Exercise → Look through the records below for the word "pixels". Report how many lines have it, and only that number.

+---+

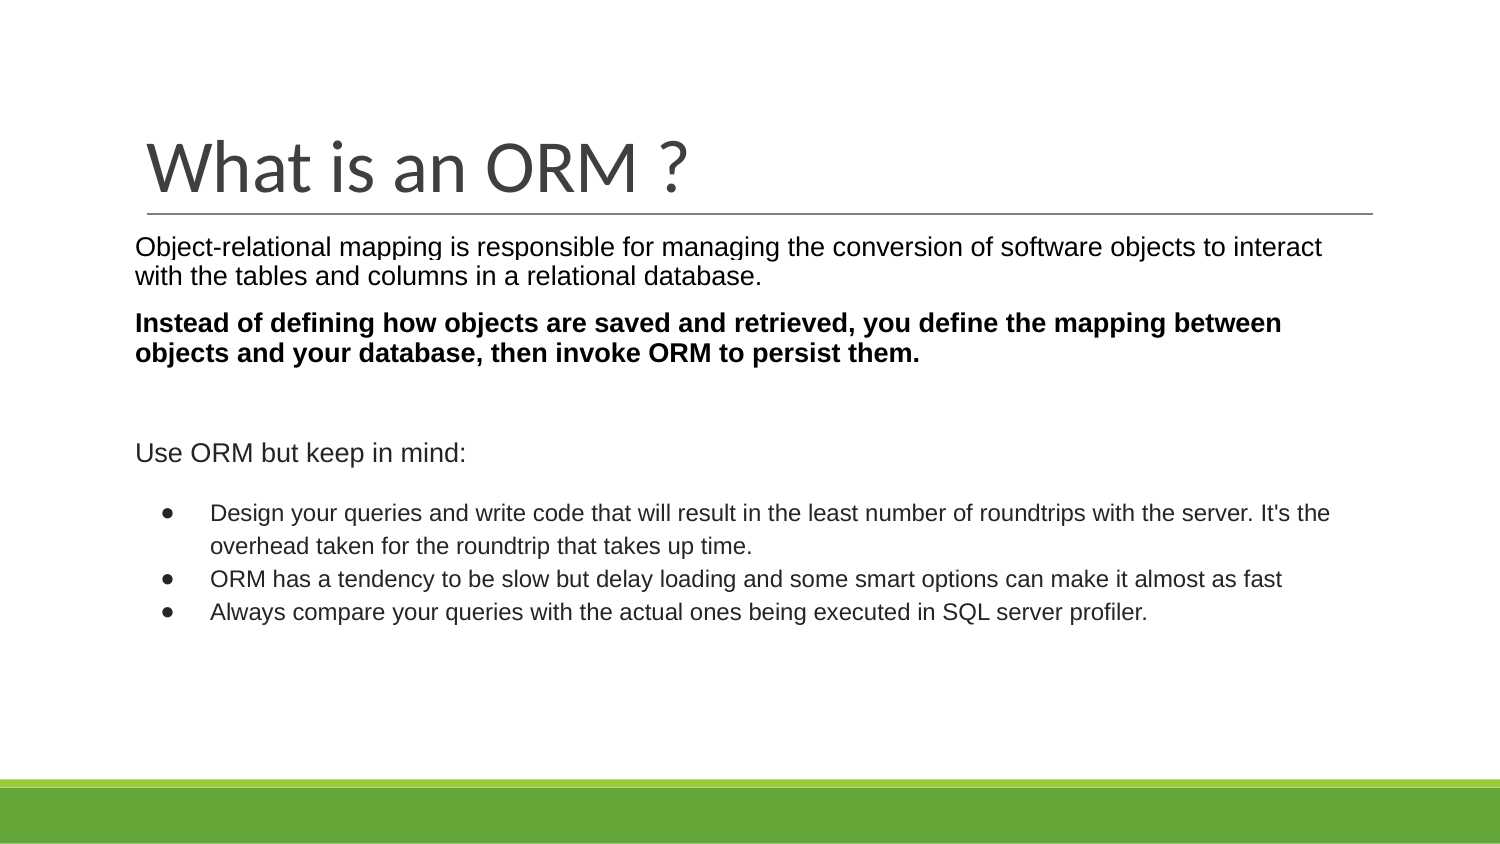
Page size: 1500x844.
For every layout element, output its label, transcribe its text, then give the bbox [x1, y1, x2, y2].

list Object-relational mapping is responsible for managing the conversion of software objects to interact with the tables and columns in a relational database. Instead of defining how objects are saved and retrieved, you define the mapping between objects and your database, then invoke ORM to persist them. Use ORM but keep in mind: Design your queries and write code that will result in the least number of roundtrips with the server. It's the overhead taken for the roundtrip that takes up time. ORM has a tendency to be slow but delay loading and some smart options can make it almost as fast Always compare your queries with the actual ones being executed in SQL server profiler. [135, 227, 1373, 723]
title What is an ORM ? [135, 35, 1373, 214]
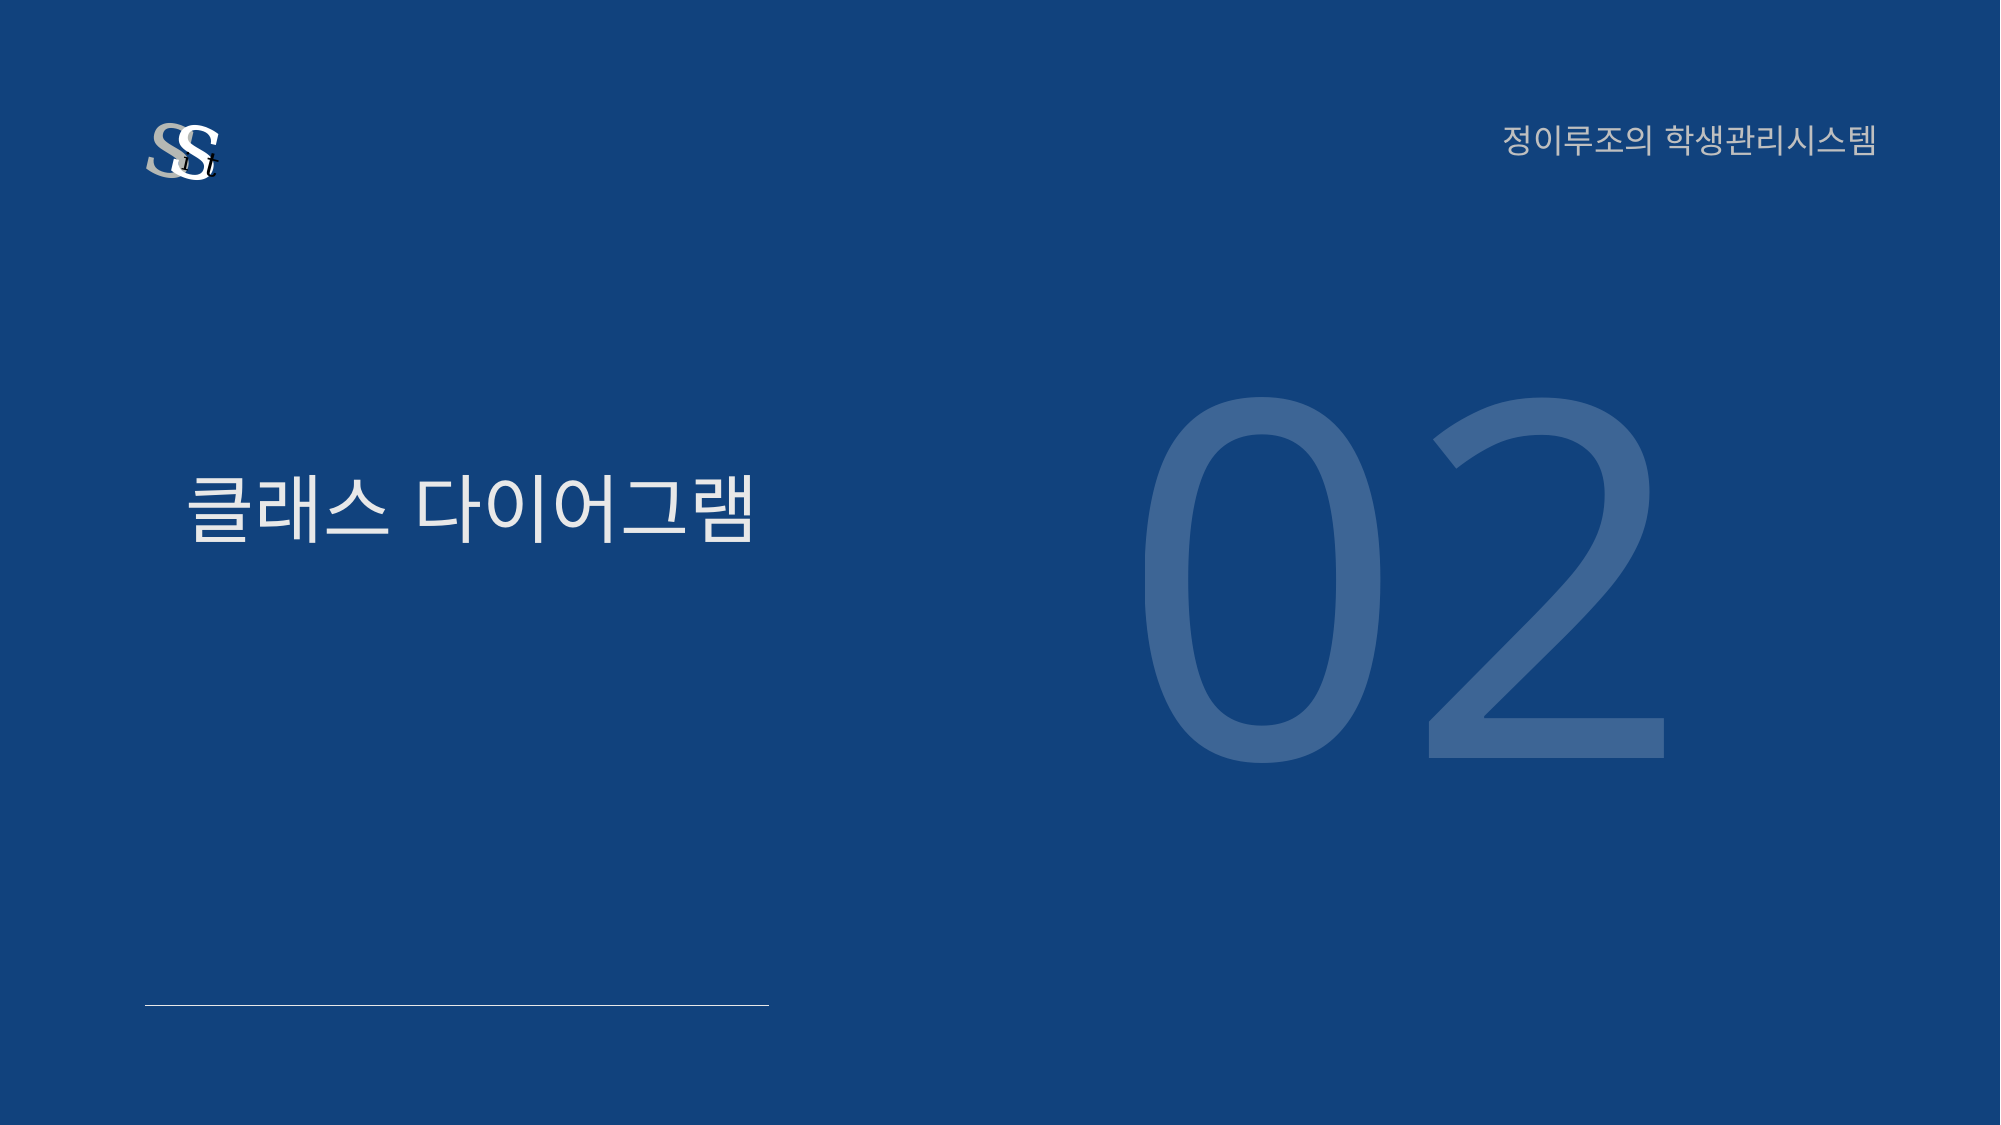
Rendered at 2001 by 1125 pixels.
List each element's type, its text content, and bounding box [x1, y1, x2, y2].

+---+

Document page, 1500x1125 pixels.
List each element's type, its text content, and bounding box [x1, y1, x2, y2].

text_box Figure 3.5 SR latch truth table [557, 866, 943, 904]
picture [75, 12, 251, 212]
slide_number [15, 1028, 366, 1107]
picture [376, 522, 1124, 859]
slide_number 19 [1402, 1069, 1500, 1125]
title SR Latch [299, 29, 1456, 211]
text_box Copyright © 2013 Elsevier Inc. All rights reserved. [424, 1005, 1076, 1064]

+---+

Solution to the exercise → 2